"Apaan sih Ta, suka banget ngagetin orang kayak gitu. Untung aja enggak jantungan." ucap Keenan. Natha lah yang berada di samping Keenan dan menatap wajah Keenan dengan tatapan datar dan mata yang sinis.
"Sejak kapan lo bangun dih? Bentar banget lo tidur." ucap Keenan, Natha memutarkan bola matanya malas, ia mengambil hpnya yang ada di atas meja.
"Siapa yang tidur? Orang gue cuman merem karena kepala gue pusing. Gue ngintip ye, kalau lo ngambil HP gue dari tangan gue. Jangan pikir gue gak tau, heleh. Terus tadi lo jalan kesini, gue ngintip di balik pintu kamar gue. Pas banget pintu kamar lo gak di kunci, dari tadi gue di belakang lo ngintip lo chatan sama Kak Bita." jawab Natha.

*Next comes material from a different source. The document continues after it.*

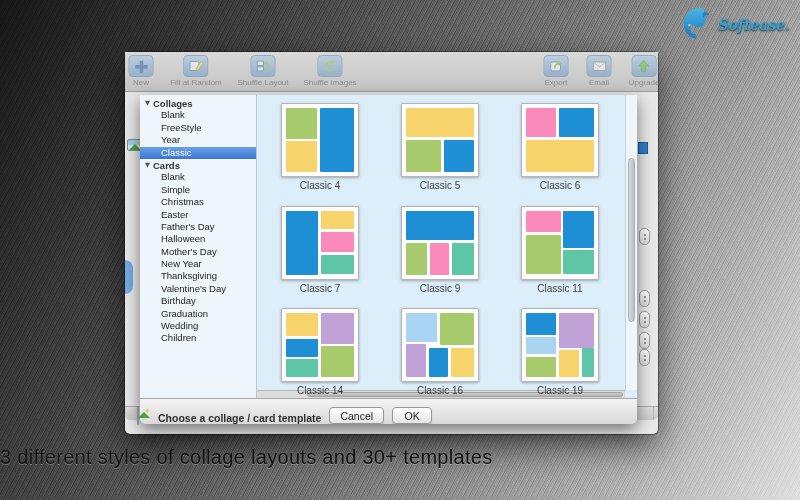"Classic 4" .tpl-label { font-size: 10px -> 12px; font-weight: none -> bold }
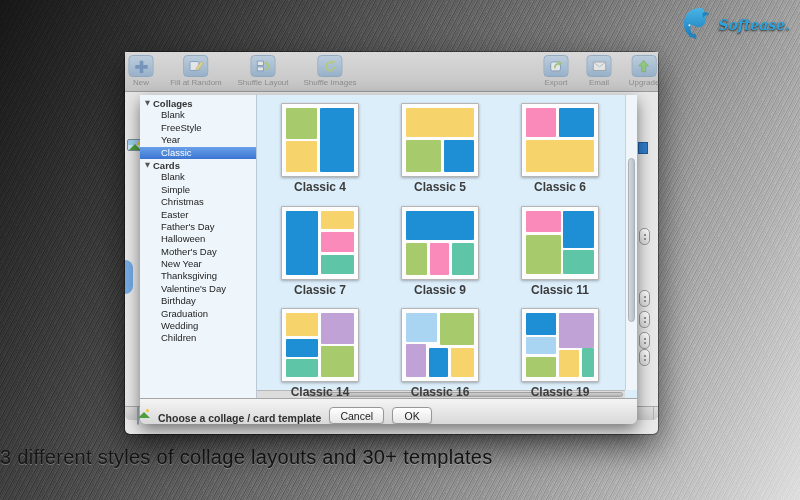"Choose a collage / card" .sheet-footer { align-items: flex-end -> flex-start }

"Lagian, kamar lo gelap begini, lampu punya, tapi kaga di nyalakan." sambung Natha memencet saklar lampu kamar Keenan.
"Ngomong ngomong, udah berani ngechat Kak Bita lo? Dari sekian lama suka sama dia. Baru lo chat? Cih, pengecut." ucap Natha duduk di tepi kasur Keenan.
"Ya makanya ini gue mau ngajak ketemuan bego. Gue mau nembak dia, bantuin gue lah, beliin hadiah nya, ya kali gue nembak cewek gak bermodal, cuman nembak doang gak ngasih apa apa." jawab Keenan memutarkan bola matanya malas.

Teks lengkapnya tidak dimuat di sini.